(Excerpted records)

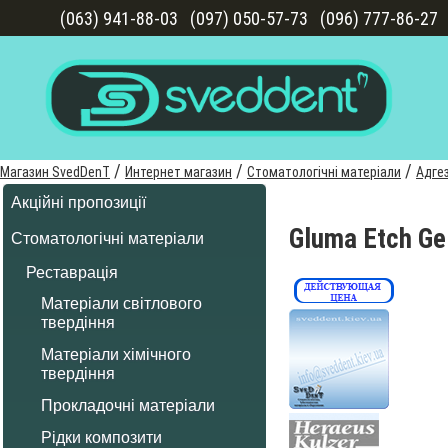
(063) 941-88-03
(097) 050-57-73
(096) 777-86-27
/
/
/
Магазин SvedDenT
Интернет магазин
Стоматологічні матеріали
Адгез
Акційні пропозиції
Gluma Etch Ge
Стоматологічні матеріали
Реставрація
Матеріали світлового
твердіння
Матеріали хімічного
твердіння
Прокладочні матеріали
Рідки композити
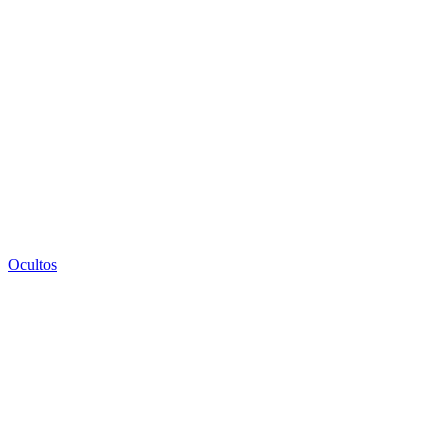
Ocultos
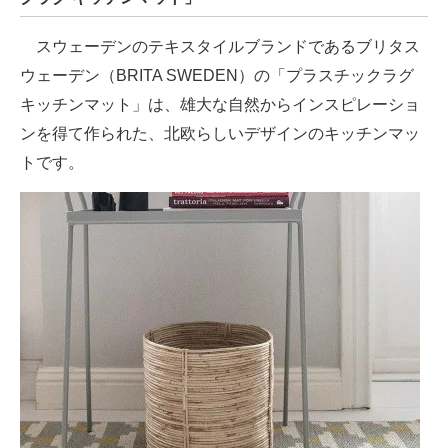
スウェーデンのテキスタイルブランドであるブリタス
ウェーデン（BRITA SWEDEN）の「プラスチックラグ
キッチンマット」は、雄大な自然からインスピレーショ
ンを得て作られた、北欧らしいデザインのキッチンマッ
トです。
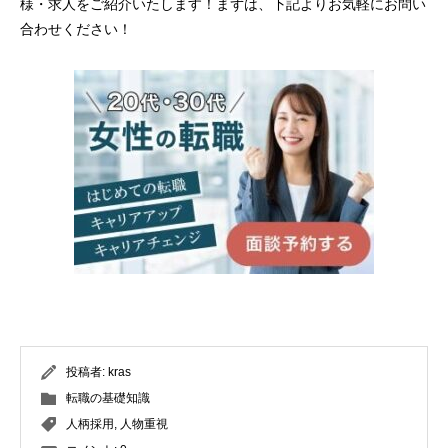
様・求人をご紹介いたします！まずは、下記よりお気軽にお問い
合わせください！
投稿者:
kras
転職の基礎知識
人柄採用
,
人物重視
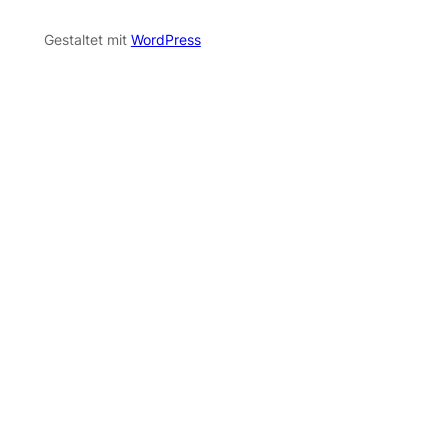
Gestaltet mit
WordPress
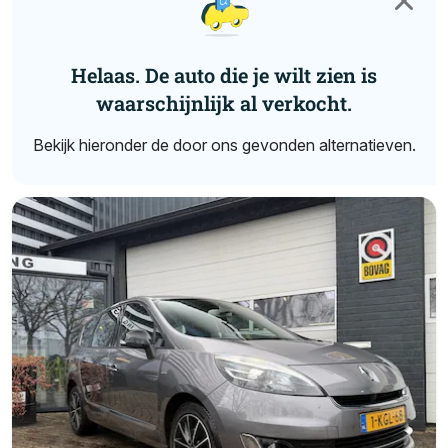
Helaas. De auto die je wilt zien is
waarschijnlijk al verkocht.
Bekijk hieronder de door ons gevonden alternatieven.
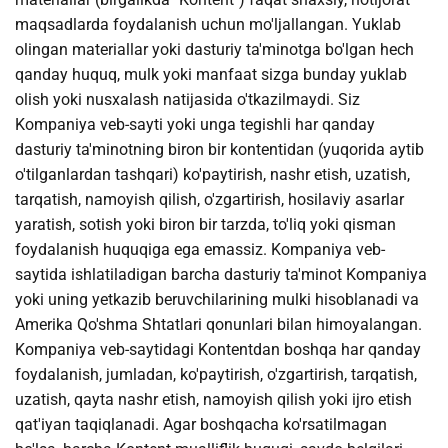
maqsadlarda foydalanish uchun mo'ljallangan. Yuklab
olingan materiallar yoki dasturiy ta'minotga bo'lgan hech
qanday huquq, mulk yoki manfaat sizga bunday yuklab
olish yoki nusxalash natijasida o'tkazilmaydi. Siz
Kompaniya veb-sayti yoki unga tegishli har qanday
dasturiy ta'minotning biron bir kontentidan (yuqorida aytib
o'tilganlardan tashqari) ko'paytirish, nashr etish, uzatish,
tarqatish, namoyish qilish, o'zgartirish, hosilaviy asarlar
yaratish, sotish yoki biron bir tarzda, to'liq yoki qisman
foydalanish huquqiga ega emassiz. Kompaniya veb-
saytida ishlatiladigan barcha dasturiy ta'minot Kompaniya
yoki uning yetkazib beruvchilarining mulki hisoblanadi va
Amerika Qo'shma Shtatlari qonunlari bilan himoyalangan.
Kompaniya veb-saytidagi Kontentdan boshqa har qanday
foydalanish, jumladan, ko'paytirish, o'zgartirish, tarqatish,
uzatish, qayta nashr etish, namoyish qilish yoki ijro etish
qat'iyan taqiqlanadi. Agar boshqacha ko'rsatilmagan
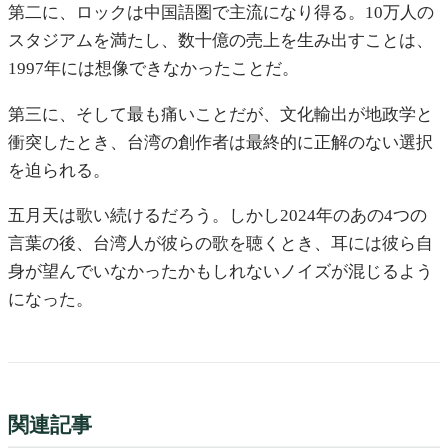
第二に、ロックは中国語圏で主流になり得る。10万人の
スタジアムを満たし、数十億の売上を生み出すことは、
1997年には想像できなかったことだ。
第三に、そして最も痛いことだが、文化輸出が地政学と
衝突したとき、台湾の創作者は最終的に正解のない選択
を迫られる。
五月天は歌い続けるだろう。しかし2024年のあの4つの
言葉の後、台湾人が彼らの歌を聴くとき、耳には彼ら自
身が望んでいなかったかもしれないノイズが混じるよう
になった。
関連記事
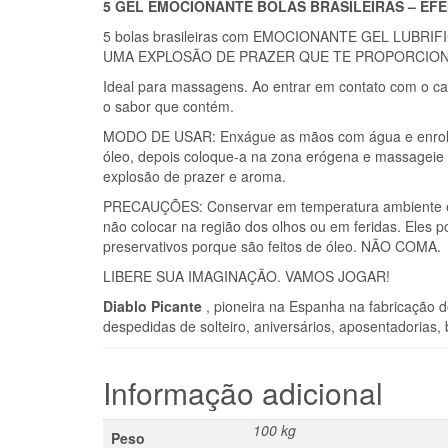
5 GEL EMOCIONANTE BOLAS BRASILEIRAS – EF
5 bolas brasileiras com EMOCIONANTE GEL LU
UMA EXPLOSÃO DE PRAZER QUE TE PROPORCIO
Ideal para massagens. Ao entrar em contato com o calo
o sabor que contém.
MODO DE USAR: Enxágue as mãos com água e enrole a 
óleo, depois coloque-a na zona erógena e massageie 
explosão de prazer e aroma.
PRECAUÇÕES: Conservar em temperatura ambiente e pr
não colocar na região dos olhos ou em feridas. Eles 
preservativos porque são feitos de óleo. NÃO COMA.
LIBERE SUA IMAGINAÇÃO. VAMOS JOGAR!​
Diablo Picante
, pioneira na Espanha na fabricação 
despedidas de solteiro, aniversários, aposentadorias,
Informação adicional
100 kg
Peso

(End Excerpted records)

Task statement: Copy the lines of the records from the start up to and including the line with "Bekijk hieronder de", and leave the pictures out of your answer.

Solution to this task:
(063) 941-88-03
(097) 050-57-73
(096) 777-86-27
/
/
/
Магазин SvedDenT
Интернет магазин
Стоматологічні матеріали
Адгез
Акційні пропозиції
Gluma Etch Ge
Стоматологічні матеріали
Реставрація
Матеріали світлового
твердіння
Матеріали хімічного
твердіння
Прокладочні матеріали
Рідки композити
Ocultos
スウェーデンのテキスタイルブランドであるブリタス
ウェーデン（BRITA SWEDEN）の「プラスチックラグ
キッチンマット」は、雄大な自然からインスピレーショ
ンを得て作られた、北欧らしいデザインのキッチンマッ
トです。
様・求人をご紹介いたします！まずは、下記よりお気軽にお問い
合わせください！
投稿者:
kras
転職の基礎知識
人柄採用
,
人物重視
Gestaltet mit
WordPress
Helaas. De auto die je wilt zien is
waarschijnlijk al verkocht.
Bekijk hieronder de door ons gevonden alternatieven.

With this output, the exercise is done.